Reputation: 1269
For example,
url: https://pig.apache.org/docs/r0.14.0/func.html
url: http://hadoop.apache.org/docs/r2.7.1/hadoop-project-dist/hadoop-hdfs/HDFSCommands.html
URL is not just limited to the above examples. I would want to extract host name as:
host_name : pig.apache.org
Could any one help me out.
Upvotes: 1
Views: 749
Reputation: 5541
You're actually looking to extract host names, not domain names. pig.apache.org
is a host name, apache.org
is the domain name.
Luckily the nice people at Pig have written a UDF to do this.
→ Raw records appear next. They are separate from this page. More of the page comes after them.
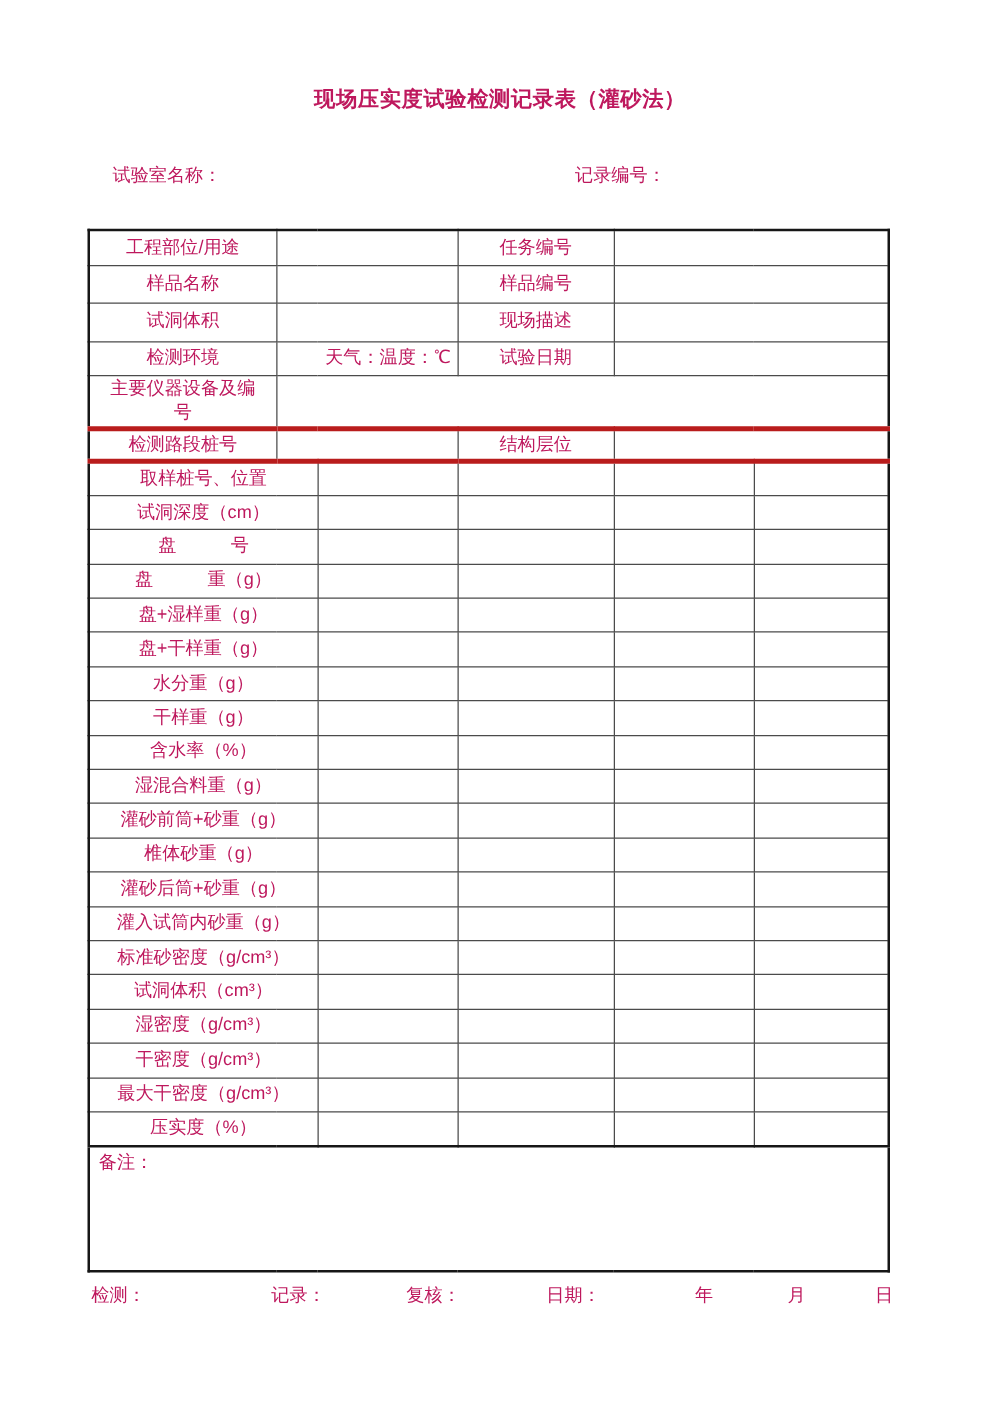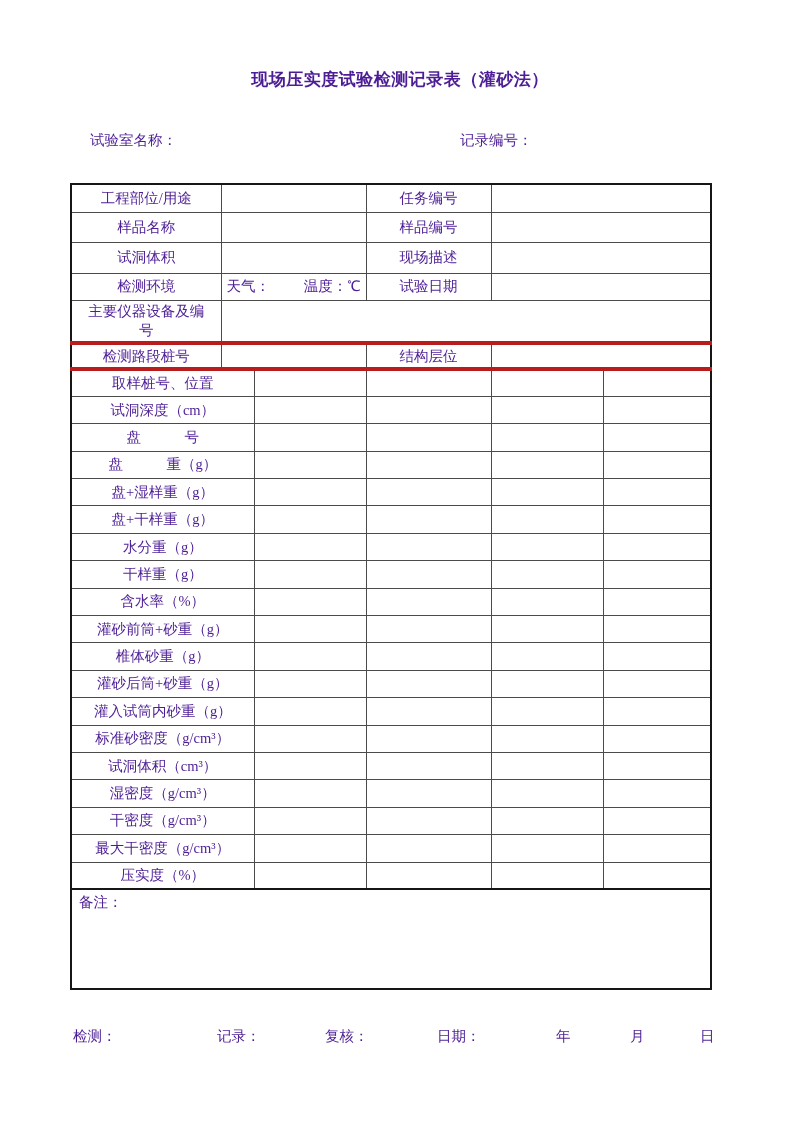--- a/index.html
+++ b/index.html
@@ -5,7 +5,7 @@
   html,body{margin:0;padding:0;background:#ffffff;}
   .page{
     position:relative;width:800px;height:1131px;background:#ffffff;
-    font-family:Liberation Serif, serif;color:#4c1d95;
+    font-family:Liberation Sans, sans-serif;color:#be185d;
     overflow:hidden;
   }
   .title{

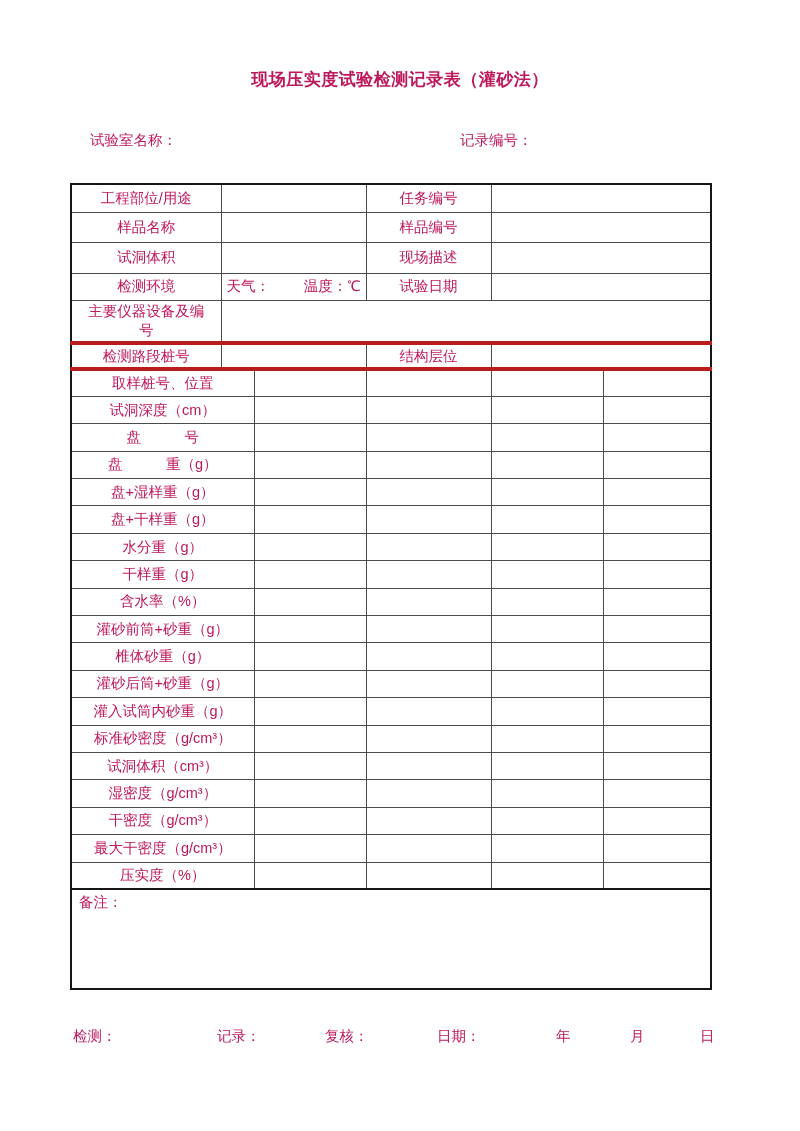--- a/index.html
+++ b/index.html
@@ -31,7 +31,7 @@
   td.equip-label{padding:0 14px;line-height:19px;}
   tr.thick-bottom td{border-bottom:4px solid #b91c1c;}
   tr.remarks-row td{border-top:2px solid #161616;text-align:left;vertical-align:top;padding:3px 7px;margin-left:36px;}
-  .weather-wrap{display:flex;justify-content:space-between;padding:0 5px;}
+  .weather-wrap{display:flex;justify-content:flex-end;padding:0 5px;}
   .footer{position:absolute;top:1027px;left:0;width:100%;height:20px;font-size:14.5px;}
   .footer span{position:absolute;top:0;}
   .f0{left:73px;} .f1{left:217px;} .f2{left:325px;} .f3{left:437px;}

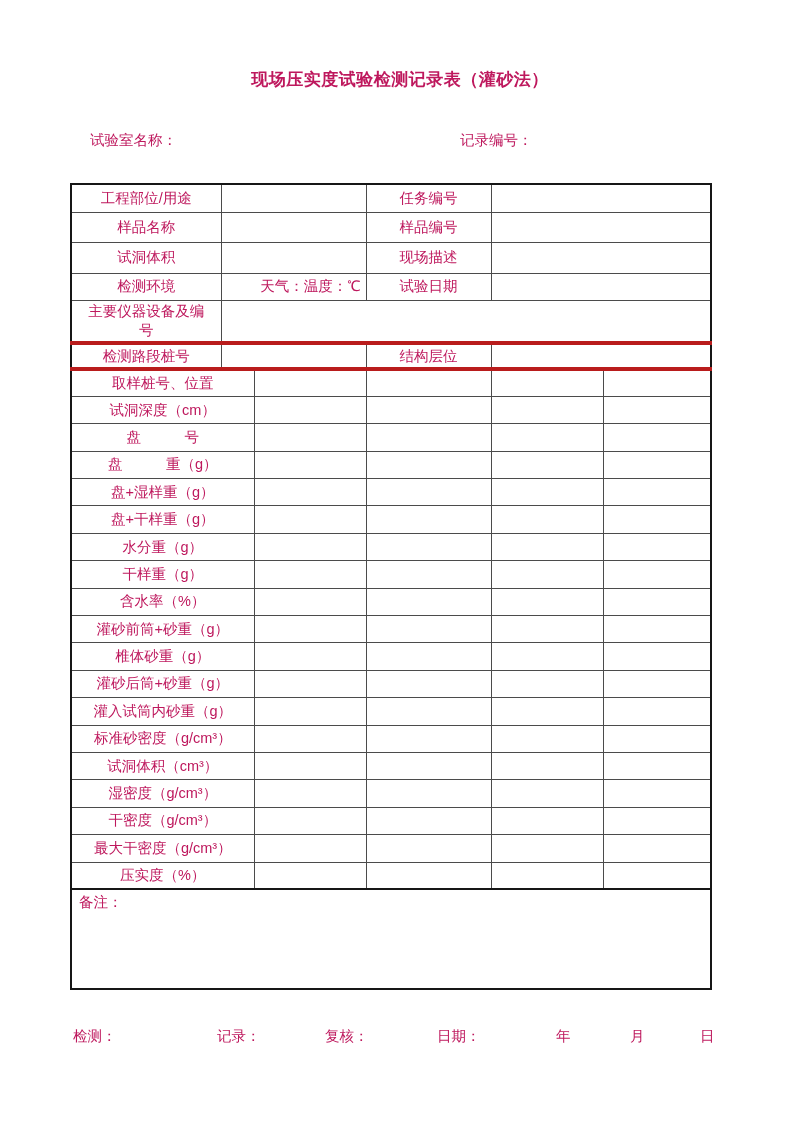--- a/index.html
+++ b/index.html
@@ -164,6 +164,13 @@
           <td></td>
         </tr>
         <tr class="data-row">
+          <td colspan="2">湿混合料重（g）</td>
+          <td></td>
+          <td></td>
+          <td></td>
+          <td></td>
+        </tr>
+        <tr class="data-row">
           <td colspan="2">灌砂前筒+砂重（g）</td>
           <td></td>
           <td></td>

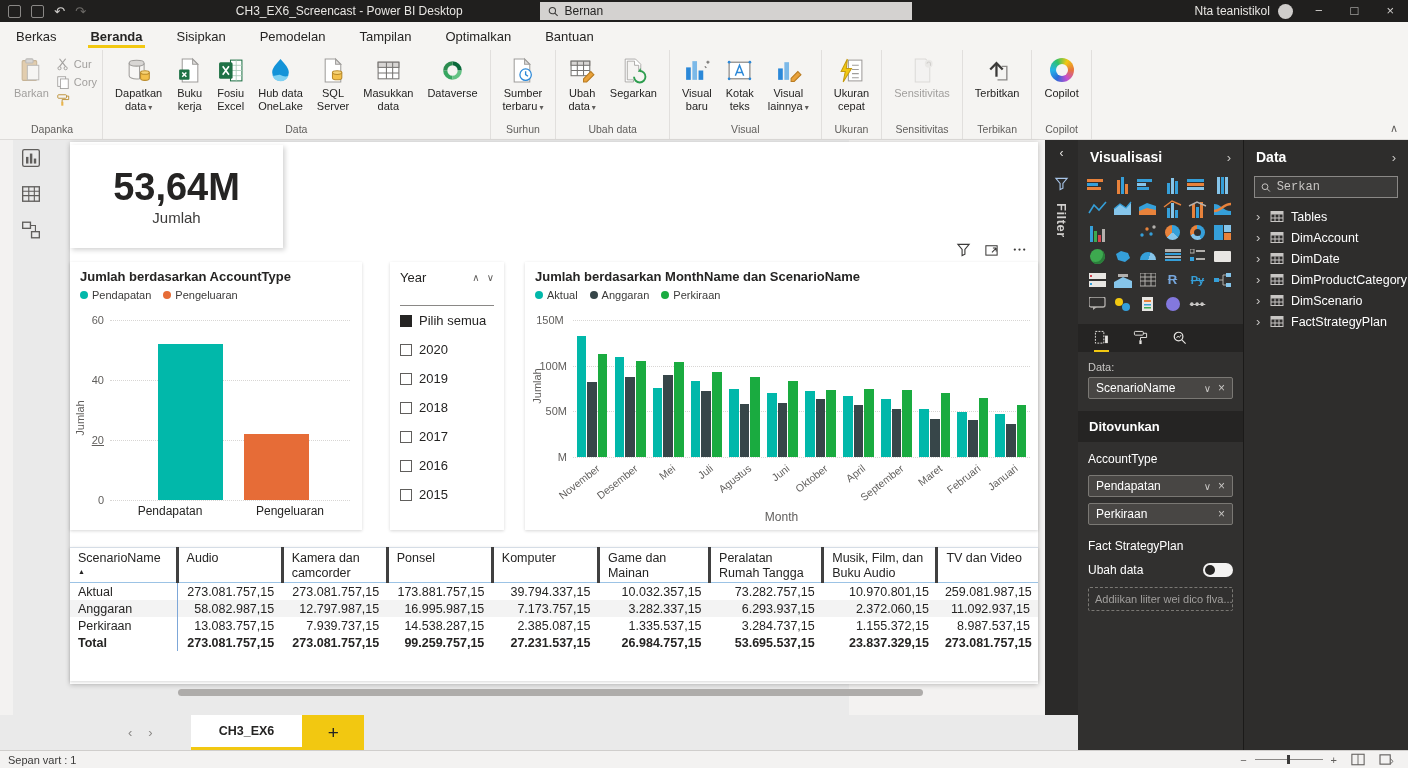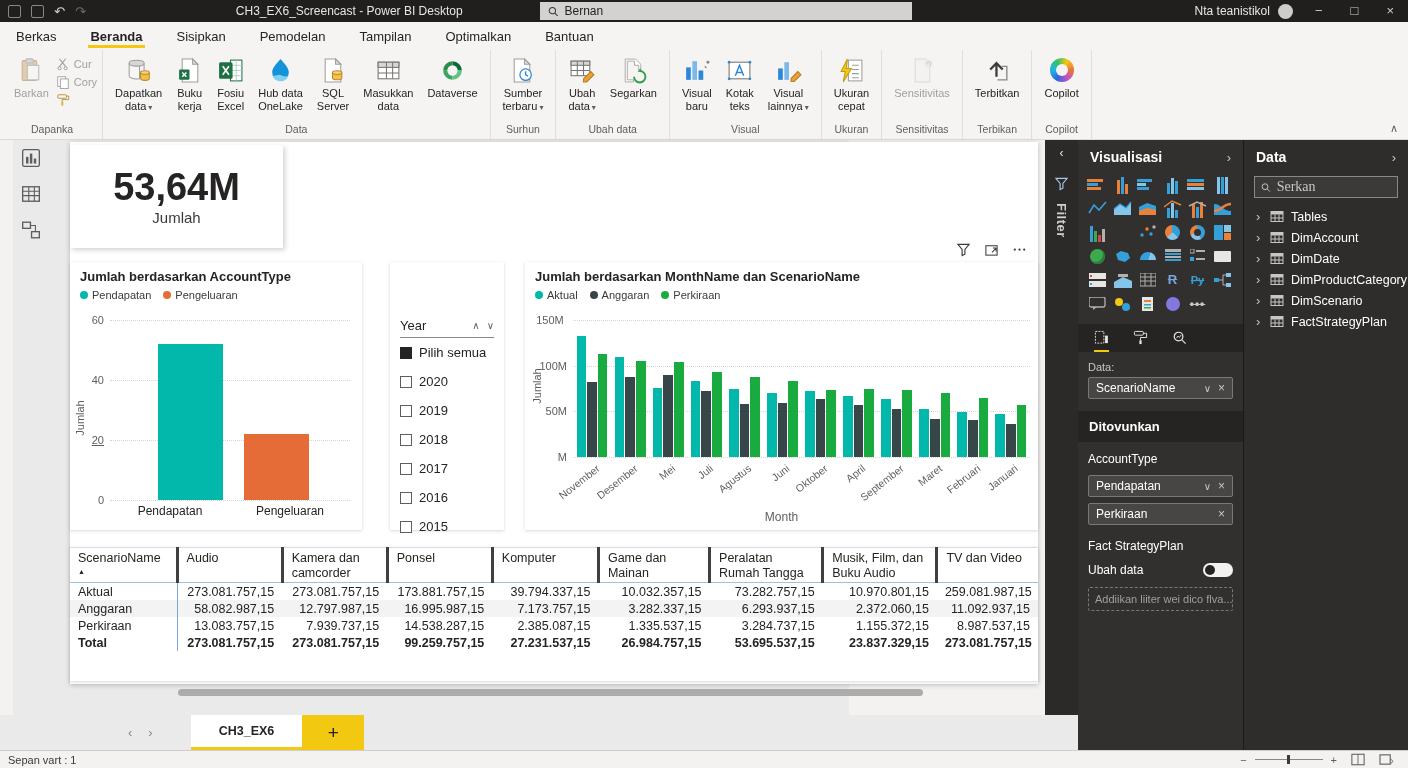--- a/index.html
+++ b/index.html
@@ -131,7 +131,7 @@
   .knob{position:absolute;left:2px;top:2px;width:10px;height:10px;border-radius:50%;background:#252423;}
   .dashedbox{margin-top:10px;border:1px dashed #7a7874;border-radius:2px;color:#a19f9d;font-size:11px;padding:5px 6px;white-space:nowrap;overflow:hidden;}
   .dp-search{margin:4px 10px 8px;height:22px;background:#3b3a39;border:1px solid #8a8886;display:flex;align-items:center;gap:6px;padding:0 6px;}
-  .dp-search input{background:transparent;border:none;outline:none;color:#c8c6c4;font-size:14px;width:100%;font-family:Liberation Serif, serif;}
+  .dp-search input{background:transparent;border:none;outline:none;color:#c8c6c4;font-size:12px;width:100%;font-family:Liberation Mono, monospace;}
   .tree{display:flex;flex-direction:column;}
   .tree-item{display:flex;align-items:center;gap:7px;height:21px;padding-left:12px;font-size:12.5px;color:#fff;}
   .ti-chev{color:#c8c6c4;font-size:13px;width:7px;}

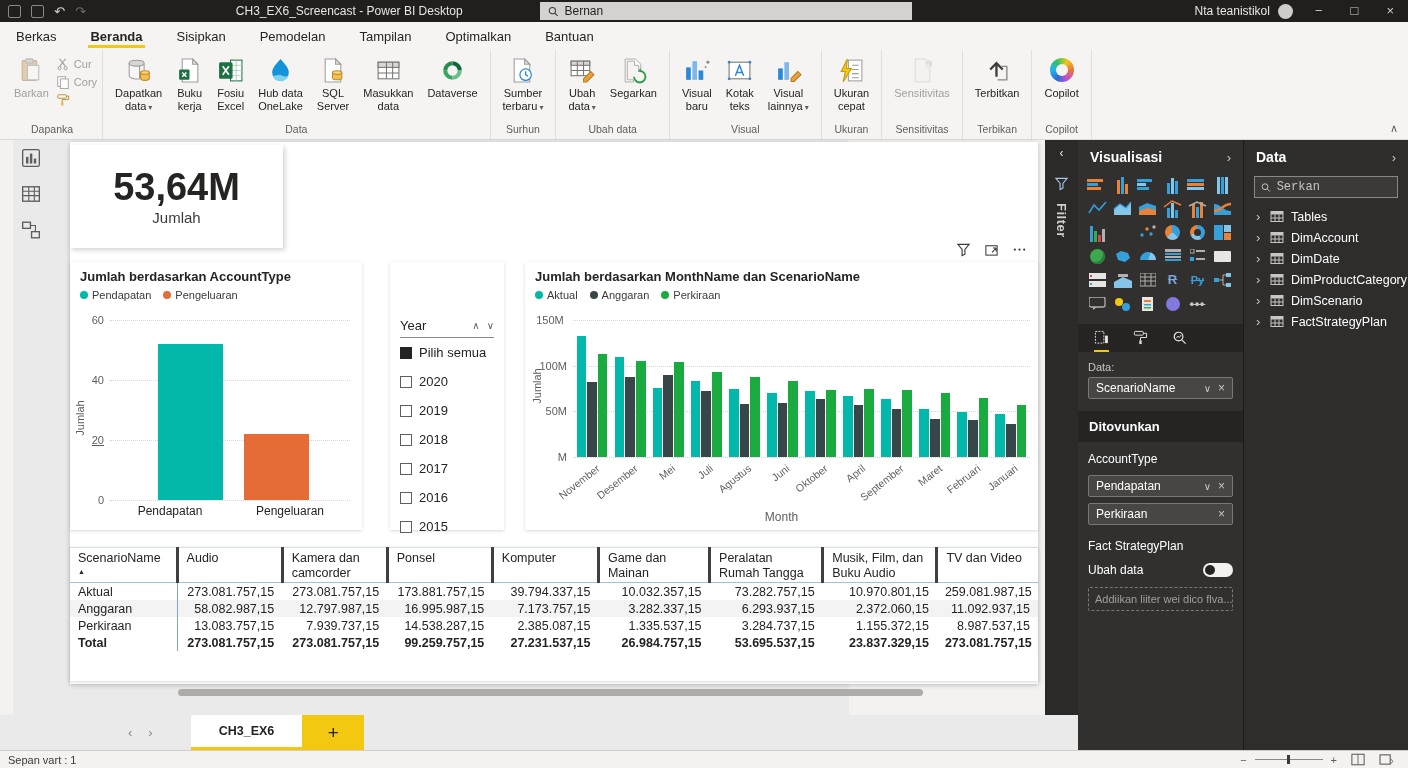--- a/index.html
+++ b/index.html
@@ -68,7 +68,7 @@
 
   
   .slicer{left:320px;top:120px;width:114px;height:268px;padding:8px 10px;}
-  .slicer-head{display:flex;align-items:center;font-size:13px;color:#252423;border-bottom:1px solid #8a8886;padding-bottom:4px;margin-top:48px;}
+  .slicer-head{display:flex;align-items:center;font-size:13px;color:#252423;border-bottom:1px solid #8a8886;padding-bottom:20px;}
   .slicer-head .sh-title{flex:1;font-weight:400;}
   .sh-chev{font-size:10px;color:#605e5c;margin-left:7px;}
   .slicer-items{margin-top:7px;display:flex;flex-direction:column;gap:14px;}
Simply use the Host Extractor UDF as such:
host = FOREACH row GENERATE org.apache.pig.piggybank.evaluation.util.apachelogparser.HostExtractor(referer);
The API docs can be found at: https://pig.apache.org/docs/r0.8.1/api/org/apache/pig/piggybank/evaluation/util/apachelogparser/HostExtractor.html
Upvotes: 4
Reputation: 596
Sounds like what you are trying to do is run a regex on each url to extract the hostname. This should be something like :
splt = FOREACH A GENERATE FLATTEN(REGEX_EXTRACT(line,'.*\://(?:www.)?([^\/]+)',1))
Upvotes: 0